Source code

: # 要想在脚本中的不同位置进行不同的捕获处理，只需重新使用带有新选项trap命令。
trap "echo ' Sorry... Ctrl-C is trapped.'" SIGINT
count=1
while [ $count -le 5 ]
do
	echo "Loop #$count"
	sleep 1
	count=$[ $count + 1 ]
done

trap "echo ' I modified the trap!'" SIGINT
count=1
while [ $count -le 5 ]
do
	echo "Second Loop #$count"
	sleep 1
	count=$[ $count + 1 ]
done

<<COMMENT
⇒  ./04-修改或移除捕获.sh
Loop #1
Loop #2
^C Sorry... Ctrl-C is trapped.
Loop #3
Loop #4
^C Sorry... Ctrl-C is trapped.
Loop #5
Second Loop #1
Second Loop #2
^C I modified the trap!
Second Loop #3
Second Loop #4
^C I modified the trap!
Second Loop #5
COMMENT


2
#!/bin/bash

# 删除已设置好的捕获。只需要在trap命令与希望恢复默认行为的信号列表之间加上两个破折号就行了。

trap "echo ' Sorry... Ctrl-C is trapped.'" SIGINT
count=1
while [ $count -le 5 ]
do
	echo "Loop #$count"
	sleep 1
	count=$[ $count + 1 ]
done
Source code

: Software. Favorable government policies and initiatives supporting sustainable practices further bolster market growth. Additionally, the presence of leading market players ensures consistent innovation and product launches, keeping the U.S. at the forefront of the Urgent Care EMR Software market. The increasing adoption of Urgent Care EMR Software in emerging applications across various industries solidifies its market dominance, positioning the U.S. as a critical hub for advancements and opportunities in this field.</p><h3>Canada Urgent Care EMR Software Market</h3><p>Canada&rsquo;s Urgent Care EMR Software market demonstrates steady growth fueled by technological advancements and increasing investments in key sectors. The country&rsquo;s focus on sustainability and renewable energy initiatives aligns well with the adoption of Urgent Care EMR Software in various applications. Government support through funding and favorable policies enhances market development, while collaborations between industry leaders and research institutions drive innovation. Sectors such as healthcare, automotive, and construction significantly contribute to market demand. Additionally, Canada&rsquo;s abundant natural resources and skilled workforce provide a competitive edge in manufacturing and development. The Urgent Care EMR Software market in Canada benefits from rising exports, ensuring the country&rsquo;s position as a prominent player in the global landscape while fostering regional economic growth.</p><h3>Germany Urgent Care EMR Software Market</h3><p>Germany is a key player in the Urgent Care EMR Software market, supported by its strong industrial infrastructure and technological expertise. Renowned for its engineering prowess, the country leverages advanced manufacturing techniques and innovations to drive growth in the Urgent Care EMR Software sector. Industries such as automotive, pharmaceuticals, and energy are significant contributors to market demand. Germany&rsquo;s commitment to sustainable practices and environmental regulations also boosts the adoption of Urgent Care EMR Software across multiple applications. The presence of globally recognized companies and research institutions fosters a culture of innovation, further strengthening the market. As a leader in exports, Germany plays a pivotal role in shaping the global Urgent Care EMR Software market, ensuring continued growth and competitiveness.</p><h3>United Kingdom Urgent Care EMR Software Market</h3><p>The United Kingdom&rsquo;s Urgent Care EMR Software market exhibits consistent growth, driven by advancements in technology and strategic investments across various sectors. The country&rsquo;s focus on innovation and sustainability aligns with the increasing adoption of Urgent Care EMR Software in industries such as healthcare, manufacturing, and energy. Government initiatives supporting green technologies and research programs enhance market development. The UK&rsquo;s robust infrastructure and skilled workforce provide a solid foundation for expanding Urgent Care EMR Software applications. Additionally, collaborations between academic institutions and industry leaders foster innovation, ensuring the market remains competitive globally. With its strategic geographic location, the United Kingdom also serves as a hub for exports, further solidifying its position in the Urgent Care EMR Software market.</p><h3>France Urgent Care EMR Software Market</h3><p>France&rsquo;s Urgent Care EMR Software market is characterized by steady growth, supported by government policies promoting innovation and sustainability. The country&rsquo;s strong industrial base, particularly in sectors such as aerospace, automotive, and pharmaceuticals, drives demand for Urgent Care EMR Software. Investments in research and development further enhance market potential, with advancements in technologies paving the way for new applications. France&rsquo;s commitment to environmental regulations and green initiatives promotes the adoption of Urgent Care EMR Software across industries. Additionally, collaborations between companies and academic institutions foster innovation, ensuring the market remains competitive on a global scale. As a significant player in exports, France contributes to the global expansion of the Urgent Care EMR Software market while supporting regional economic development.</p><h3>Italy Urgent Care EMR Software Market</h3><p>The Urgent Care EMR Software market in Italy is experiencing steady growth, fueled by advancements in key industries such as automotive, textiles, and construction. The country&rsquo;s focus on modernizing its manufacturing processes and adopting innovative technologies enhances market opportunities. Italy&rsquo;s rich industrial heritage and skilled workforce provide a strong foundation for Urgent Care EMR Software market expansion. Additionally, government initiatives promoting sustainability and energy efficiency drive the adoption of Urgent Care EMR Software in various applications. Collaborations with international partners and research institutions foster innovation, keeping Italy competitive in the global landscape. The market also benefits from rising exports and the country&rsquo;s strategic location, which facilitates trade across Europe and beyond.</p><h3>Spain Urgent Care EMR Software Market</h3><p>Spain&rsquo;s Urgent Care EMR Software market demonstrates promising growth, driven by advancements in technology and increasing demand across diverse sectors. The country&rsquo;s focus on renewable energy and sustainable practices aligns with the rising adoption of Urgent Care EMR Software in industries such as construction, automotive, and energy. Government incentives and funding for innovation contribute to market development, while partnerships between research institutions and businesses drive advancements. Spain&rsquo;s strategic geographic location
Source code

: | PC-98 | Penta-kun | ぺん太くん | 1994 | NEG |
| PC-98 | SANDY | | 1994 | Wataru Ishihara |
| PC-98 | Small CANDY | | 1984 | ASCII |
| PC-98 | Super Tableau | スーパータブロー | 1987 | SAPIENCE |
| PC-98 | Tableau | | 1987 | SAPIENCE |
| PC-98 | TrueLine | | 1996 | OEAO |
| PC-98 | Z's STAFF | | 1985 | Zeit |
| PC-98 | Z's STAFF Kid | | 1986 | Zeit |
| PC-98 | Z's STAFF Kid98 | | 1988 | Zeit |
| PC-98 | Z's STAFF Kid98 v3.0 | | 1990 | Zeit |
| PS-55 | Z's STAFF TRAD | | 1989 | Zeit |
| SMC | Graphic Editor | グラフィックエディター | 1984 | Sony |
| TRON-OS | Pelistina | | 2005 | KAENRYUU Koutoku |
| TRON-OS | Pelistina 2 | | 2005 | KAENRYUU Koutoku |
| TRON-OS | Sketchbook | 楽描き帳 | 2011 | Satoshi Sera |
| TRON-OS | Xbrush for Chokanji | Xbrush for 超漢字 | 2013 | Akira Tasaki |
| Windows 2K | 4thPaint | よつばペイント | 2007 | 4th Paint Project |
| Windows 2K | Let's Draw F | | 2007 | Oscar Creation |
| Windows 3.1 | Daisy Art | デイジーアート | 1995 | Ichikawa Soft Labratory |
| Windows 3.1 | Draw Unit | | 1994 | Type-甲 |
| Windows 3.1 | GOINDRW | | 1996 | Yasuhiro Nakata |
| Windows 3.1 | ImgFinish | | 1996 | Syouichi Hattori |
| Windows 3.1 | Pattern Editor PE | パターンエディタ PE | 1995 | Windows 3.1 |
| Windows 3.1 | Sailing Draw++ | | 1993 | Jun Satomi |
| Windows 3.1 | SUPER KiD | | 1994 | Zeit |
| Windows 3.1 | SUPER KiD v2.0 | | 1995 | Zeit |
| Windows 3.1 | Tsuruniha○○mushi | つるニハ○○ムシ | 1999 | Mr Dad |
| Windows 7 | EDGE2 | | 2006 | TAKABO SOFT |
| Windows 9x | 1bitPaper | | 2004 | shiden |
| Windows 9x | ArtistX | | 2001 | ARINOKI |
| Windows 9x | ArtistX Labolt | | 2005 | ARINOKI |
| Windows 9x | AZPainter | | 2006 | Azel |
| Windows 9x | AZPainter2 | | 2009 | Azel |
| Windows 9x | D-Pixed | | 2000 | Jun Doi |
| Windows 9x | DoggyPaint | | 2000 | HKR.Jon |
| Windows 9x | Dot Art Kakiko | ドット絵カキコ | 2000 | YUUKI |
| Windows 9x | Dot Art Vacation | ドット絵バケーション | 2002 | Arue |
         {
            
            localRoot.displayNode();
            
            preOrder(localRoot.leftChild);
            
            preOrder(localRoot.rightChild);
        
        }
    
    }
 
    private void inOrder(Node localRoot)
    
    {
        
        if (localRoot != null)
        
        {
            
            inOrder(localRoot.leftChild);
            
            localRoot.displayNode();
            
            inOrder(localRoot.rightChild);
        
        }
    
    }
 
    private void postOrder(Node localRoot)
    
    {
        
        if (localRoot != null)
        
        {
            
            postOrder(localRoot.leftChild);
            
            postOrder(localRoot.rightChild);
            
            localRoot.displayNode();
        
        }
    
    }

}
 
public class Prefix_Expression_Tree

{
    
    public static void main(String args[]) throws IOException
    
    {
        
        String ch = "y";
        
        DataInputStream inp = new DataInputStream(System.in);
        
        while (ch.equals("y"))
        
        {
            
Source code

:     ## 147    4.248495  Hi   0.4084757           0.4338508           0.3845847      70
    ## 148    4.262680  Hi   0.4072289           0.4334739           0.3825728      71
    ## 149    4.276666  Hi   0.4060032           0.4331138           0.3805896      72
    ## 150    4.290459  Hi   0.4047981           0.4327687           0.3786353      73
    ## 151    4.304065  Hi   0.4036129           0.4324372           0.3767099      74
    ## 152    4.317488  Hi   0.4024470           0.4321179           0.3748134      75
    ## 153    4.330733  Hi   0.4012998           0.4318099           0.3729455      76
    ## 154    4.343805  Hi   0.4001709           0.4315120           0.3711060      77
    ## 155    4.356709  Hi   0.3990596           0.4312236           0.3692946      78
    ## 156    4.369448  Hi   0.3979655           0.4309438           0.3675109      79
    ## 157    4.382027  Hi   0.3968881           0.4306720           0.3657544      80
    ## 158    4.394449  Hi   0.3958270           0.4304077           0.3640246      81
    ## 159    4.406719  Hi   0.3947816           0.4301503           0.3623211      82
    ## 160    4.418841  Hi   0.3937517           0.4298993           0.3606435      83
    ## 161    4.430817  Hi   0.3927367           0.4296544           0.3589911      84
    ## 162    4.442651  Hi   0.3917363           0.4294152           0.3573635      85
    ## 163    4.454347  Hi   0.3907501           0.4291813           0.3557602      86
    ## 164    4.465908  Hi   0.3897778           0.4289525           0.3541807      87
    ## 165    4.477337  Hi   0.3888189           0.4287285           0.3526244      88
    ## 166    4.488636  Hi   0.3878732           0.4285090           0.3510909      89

**ACTION ITEM**. Using the records above, determine how many lines hold the word "preOrder", and answer with that figure only.

**RESULT OF THIS TASK**. 2